*SUPPLIED TEXT*:
** start **

After ‘military parade blue’ skies, pollution returns to Beijing
Reporting from Beijing — It was as if somebody had flipped a switch.
In the two-week run-up to a military parade in Beijing on Thursday — a massive spectacle to mark the 70th anniversary of Japan’s defeat in World War II — the Chinese capital’s notoriously polluted sky was an azure blue. Then on Friday morning, less than 24 hours later, a blanket of noxious smog once again covered the city, leaving many residents puzzled over how it had come back so fast.
On Monday, the government gave an explanation.
According to a Monday morning report in the state-run Beijing Times, officials cleaned up Beijing’s air in advance of the parade by suspending or restricting the operations of 12,255 coal-burning boilers, factories and cement-mixing stations scattered among seven provinces. About 5,700 of the enterprises were in Beijing and in Hebei province, which surrounds the city.
Aside from closing factories, authorities restricted the city’s 5 million registered cars to driving on every other day. The measures began in late August and precipitated a 15-day run of relatively clean air.
On the day of the parade, the city’s air quality index, a widely accepted gauge of air quality, clocked in at a healthy 17 out of 500. The day after, it hit 160 in parts of the city — levels at which “everyone may begin to experience some adverse health effects,” according to the U.S. Environmental Protection Agency.

** end **

*WORK REQUIRED*: According to the article on Beijing's air around the parade, what was the city's air quality index on the day of the parade?

*EXTRACTED DATA*:
** start **

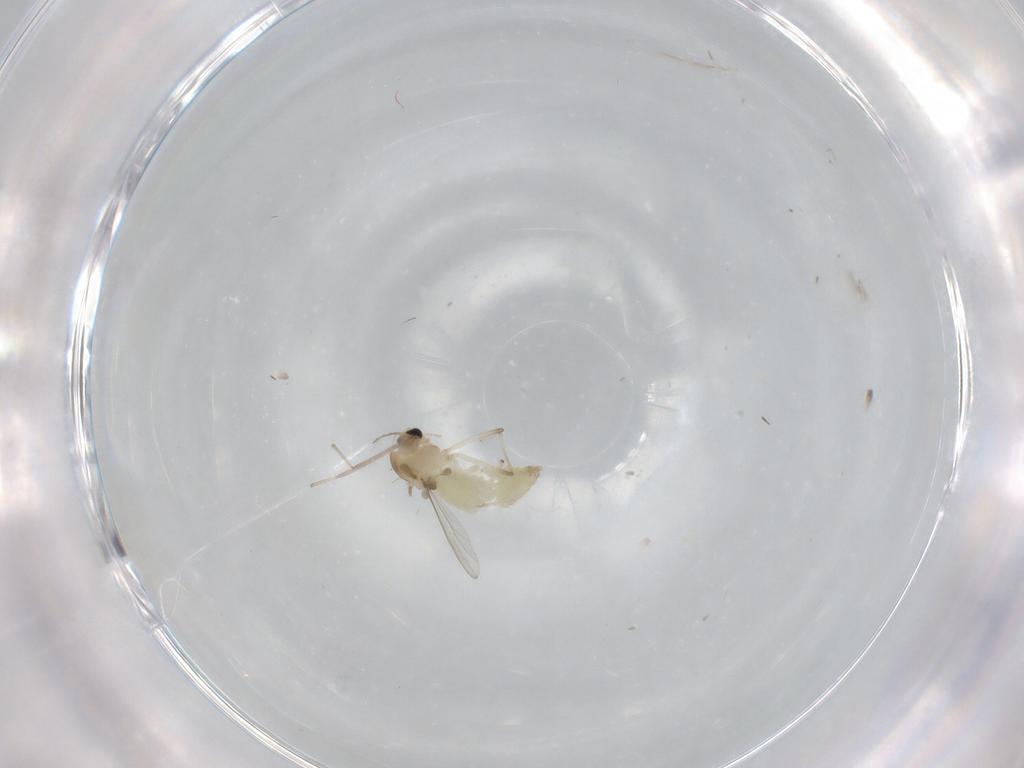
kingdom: Animalia
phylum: Arthropoda
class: Insecta
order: Diptera
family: Chironomidae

** end **

*WRITTEN SOLUTION*: 17 out of 500.